Из Базеля в Берлин езды более семи часов, и нужно в самом деле любить железную дорогу, чтобы настолько неразумное перемещение могло приносить удовольствие. Я один из тех, кто любит железную дорогу. Я изо всех сил изображаю, что мне это нравится, эта нелогично растянутая в пространстве потеря времени. С ней что-то нужно делать. В ней можно скрыться и успокоиться. Можно читать, можно с головой погрузиться в книгу, семь часов — это роман страниц на 200 или даже 250, зависит от автора. Можно ловить отблески авторских слов, но при этом смотреть в книгу и порой за окно и думать о своем.
В поезде из Базеля в Берлин можно думать о — прошу прощения — Европе. Например, о цюрихском вокзале, где я пересаживался на Базель (дополнительный час путешествия). Мы еще только прибывали, в вагонном коридоре столпилось полно пассажиров, торопящихся к выходу. Мимо нас все медленнее проплывал перрон, а на нем стояло все больше полицейских. Они стояли парами и порой тройками — вдоль всего перрона, к которому мы прибывали, эдакая цепь. Я даже не успел задуматься, зачем они здесь. Мне даже не представилось, что все они сейчас войдут в этот поезд и отправятся на нем дальше — на какое-то там общешвейцарское совещание полицейских, где им будут вручать именные почетные грамоты, именные пистолеты и, конечно же, именные швейцарские часы. Я даже не смог этого предположить, хоть подсознательно удивился: почему их аж столько?
Потом я шел по перрону к подземному переходу и все видел: из каждого вагона вываливали по одному-двое рослых негров с громадными сумками, и всех их тут же задерживали расставленные вдоль перрона полицейские. Итак, это была спецоперация. Они, негры, все заранее продумали и, чтобы не привлекать ничьего внимания, разбившись по одному-двое, ехали в разных вагонах. Они ехали группой, но попытались это скрыть, поскольку, наверное, имели на то основания. Наверное, какие-то бумаги у них не в порядке или что-то другое не так. Двадцать пять рослых негров с громадными сумками в одном вагоне — это слишком заметно. Но оказалось, что даже если их двое в одном вагоне — это тоже заметно. И кто-то из бдительных пассажиров успел предупредить полицию — например, SMS-кой. А может, в каждом вагоне ехало по одному чувствительному пассажиру. И каждый из них предупредил полицию Цюриха о двух рослых неграх в своем вагоне.
У меня не было времени присматриваться к развитию ситуации.

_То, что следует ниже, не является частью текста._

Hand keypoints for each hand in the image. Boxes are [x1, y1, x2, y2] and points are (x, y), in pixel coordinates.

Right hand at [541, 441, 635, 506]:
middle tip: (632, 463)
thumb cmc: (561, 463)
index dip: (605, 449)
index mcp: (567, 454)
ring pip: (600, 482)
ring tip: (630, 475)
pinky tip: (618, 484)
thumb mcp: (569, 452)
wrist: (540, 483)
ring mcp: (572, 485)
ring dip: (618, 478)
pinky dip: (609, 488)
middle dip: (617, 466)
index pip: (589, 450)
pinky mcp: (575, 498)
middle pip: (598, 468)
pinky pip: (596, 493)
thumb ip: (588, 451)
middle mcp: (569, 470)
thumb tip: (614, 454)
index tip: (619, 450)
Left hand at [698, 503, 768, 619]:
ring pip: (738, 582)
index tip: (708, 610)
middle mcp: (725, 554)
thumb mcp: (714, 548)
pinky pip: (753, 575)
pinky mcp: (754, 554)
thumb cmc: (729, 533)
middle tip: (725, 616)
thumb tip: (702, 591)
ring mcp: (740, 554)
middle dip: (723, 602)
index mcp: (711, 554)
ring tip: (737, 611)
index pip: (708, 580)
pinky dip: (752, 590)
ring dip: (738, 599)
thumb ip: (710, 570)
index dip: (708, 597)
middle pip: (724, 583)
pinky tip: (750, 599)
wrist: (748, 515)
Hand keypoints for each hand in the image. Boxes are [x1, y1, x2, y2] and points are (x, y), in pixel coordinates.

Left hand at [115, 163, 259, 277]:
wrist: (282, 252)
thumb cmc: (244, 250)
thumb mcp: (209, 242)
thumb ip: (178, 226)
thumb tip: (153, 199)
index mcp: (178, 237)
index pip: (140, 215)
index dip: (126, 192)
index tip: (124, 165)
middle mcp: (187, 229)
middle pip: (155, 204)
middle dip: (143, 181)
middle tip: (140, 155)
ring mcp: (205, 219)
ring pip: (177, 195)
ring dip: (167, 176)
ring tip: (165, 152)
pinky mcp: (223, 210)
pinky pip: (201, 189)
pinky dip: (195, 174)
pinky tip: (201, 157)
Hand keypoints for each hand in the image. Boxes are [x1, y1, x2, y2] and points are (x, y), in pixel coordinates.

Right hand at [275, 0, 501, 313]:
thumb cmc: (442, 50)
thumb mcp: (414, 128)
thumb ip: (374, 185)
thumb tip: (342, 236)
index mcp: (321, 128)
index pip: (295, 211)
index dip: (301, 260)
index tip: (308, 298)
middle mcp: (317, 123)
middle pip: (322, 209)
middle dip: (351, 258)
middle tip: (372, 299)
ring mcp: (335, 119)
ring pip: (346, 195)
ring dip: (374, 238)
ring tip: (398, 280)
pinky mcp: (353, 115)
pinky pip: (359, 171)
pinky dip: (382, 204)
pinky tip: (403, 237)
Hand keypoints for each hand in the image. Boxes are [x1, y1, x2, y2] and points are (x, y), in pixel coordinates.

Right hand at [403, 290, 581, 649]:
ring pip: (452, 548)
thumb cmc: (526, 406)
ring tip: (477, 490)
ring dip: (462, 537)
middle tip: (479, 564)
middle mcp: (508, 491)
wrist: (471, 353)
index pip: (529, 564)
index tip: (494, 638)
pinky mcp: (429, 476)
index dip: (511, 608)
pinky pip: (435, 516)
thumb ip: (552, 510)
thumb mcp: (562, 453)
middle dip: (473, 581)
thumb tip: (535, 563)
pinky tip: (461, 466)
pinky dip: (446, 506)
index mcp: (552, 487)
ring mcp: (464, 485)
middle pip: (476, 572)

До отхода моего следующего поезда — на Базель — оставалось три минуты, а мне нужно было перебежать с восьмого перрона на 15-й. Мне совершенно ничего не известно о судьбе этих нескольких десятков негров, задержанных полицией на перроне вокзала в Цюрихе. Быть может, я даже подсознательно обрадовался в тот миг, что не являлся негром, ведь меня тоже бы задержали и начали проверять мои бумаги. Они у меня были в порядке, но поезда на
15-м перроне я бы лишился. Хорошо быть белым, нет, просто замечательно — быть в Европе белым. У меня даже не было времени самого себя пристыдить за эту подсознательную радость.

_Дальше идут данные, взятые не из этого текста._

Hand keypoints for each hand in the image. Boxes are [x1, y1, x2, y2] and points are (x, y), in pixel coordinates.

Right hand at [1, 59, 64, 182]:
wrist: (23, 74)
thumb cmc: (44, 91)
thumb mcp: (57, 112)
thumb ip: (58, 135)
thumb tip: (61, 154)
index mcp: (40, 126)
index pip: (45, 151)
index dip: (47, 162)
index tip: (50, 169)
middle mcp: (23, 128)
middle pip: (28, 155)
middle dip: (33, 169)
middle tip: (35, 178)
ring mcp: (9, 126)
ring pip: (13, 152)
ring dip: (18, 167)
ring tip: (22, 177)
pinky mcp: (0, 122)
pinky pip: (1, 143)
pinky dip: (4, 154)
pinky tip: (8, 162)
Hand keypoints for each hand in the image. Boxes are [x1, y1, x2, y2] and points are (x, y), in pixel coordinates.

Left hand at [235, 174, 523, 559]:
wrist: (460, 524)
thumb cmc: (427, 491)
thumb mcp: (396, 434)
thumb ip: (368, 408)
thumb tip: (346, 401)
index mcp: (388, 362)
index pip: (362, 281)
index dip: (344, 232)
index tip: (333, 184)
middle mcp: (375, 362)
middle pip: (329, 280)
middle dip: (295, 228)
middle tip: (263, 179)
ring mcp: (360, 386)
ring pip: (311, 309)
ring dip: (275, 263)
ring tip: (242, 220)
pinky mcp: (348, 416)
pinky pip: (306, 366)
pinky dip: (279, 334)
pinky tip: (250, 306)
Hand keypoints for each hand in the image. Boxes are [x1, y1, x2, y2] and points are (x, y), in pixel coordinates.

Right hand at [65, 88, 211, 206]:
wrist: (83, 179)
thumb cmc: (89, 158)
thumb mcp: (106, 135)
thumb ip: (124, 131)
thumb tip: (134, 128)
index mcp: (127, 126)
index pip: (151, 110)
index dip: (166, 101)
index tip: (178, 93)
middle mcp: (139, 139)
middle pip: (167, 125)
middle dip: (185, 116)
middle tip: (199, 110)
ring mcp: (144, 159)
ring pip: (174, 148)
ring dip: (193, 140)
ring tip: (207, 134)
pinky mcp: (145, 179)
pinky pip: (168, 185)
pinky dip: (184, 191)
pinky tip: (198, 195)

Зато в поезде из Базеля в Берлин у меня было достаточно времени, чтобы понять: в той сцене на цюрихском вокзале речь прежде всего шла о границах. Европа, которую положено считать Старым Светом, на самом деле была и остается самым молодым из континентов. Она до сих пор формируется. Она до сих пор не знает, где ее границы, где она начинается и где заканчивается. С остальными все ясно — с Африкой, Америкой и Австралией все яснее ясного, даже с
Азией все ясно. А вот с Европой — нет. Она эластична словно сказочная варежка. Ее границы настолько не определены, что их все время хочется нарушать. На этот раз одна из ее границ проходила по восьмому перрону цюрихского вокзала.

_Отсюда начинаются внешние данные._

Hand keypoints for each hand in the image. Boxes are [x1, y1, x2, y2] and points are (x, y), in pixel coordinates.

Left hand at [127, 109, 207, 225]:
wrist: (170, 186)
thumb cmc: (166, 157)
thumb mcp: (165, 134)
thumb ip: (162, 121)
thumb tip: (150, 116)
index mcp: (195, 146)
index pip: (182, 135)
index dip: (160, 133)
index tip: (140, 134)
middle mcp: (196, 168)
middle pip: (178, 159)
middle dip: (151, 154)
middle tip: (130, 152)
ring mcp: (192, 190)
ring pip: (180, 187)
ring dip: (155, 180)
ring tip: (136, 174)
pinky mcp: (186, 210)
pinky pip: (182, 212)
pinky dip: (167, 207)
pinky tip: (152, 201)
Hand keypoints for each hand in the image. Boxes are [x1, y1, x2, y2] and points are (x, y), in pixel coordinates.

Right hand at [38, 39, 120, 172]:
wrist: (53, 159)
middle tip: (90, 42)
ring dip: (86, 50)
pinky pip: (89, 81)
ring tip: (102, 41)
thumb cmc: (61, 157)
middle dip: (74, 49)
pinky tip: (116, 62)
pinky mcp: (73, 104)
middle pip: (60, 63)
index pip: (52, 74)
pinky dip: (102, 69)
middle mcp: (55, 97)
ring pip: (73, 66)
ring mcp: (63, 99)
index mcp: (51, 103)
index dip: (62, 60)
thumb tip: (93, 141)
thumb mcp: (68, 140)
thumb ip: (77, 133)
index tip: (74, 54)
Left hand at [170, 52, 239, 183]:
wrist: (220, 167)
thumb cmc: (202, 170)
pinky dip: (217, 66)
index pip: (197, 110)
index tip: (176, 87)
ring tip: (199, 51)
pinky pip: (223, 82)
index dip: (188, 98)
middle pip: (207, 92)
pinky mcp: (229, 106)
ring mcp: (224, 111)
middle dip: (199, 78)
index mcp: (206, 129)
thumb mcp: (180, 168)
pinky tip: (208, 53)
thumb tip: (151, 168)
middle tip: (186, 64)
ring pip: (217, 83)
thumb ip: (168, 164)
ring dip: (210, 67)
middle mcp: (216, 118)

Европа — это такая географическая амеба, которая все время меняет очертания. Местами она уже больше африканская, чем сама Африка. И если она откажется становиться турецкой, то мало ей не покажется. Ее границы повсюду и нигде вместе с тем. Нам просто грех не воспользоваться такой ее «безграничностью». При этом нам выпадает особо почетная миссия — доказать Европе, что она значительно больше, чем сама себя представляет. Приобщить ее к думанью о себе иначе. К иному пониманию себя и чем она в конце концов является. И этим самым, быть может, спасти ее. Или, по крайней мере, спасти всех тех, кого снова караулят с облавами на всевозможных перронах.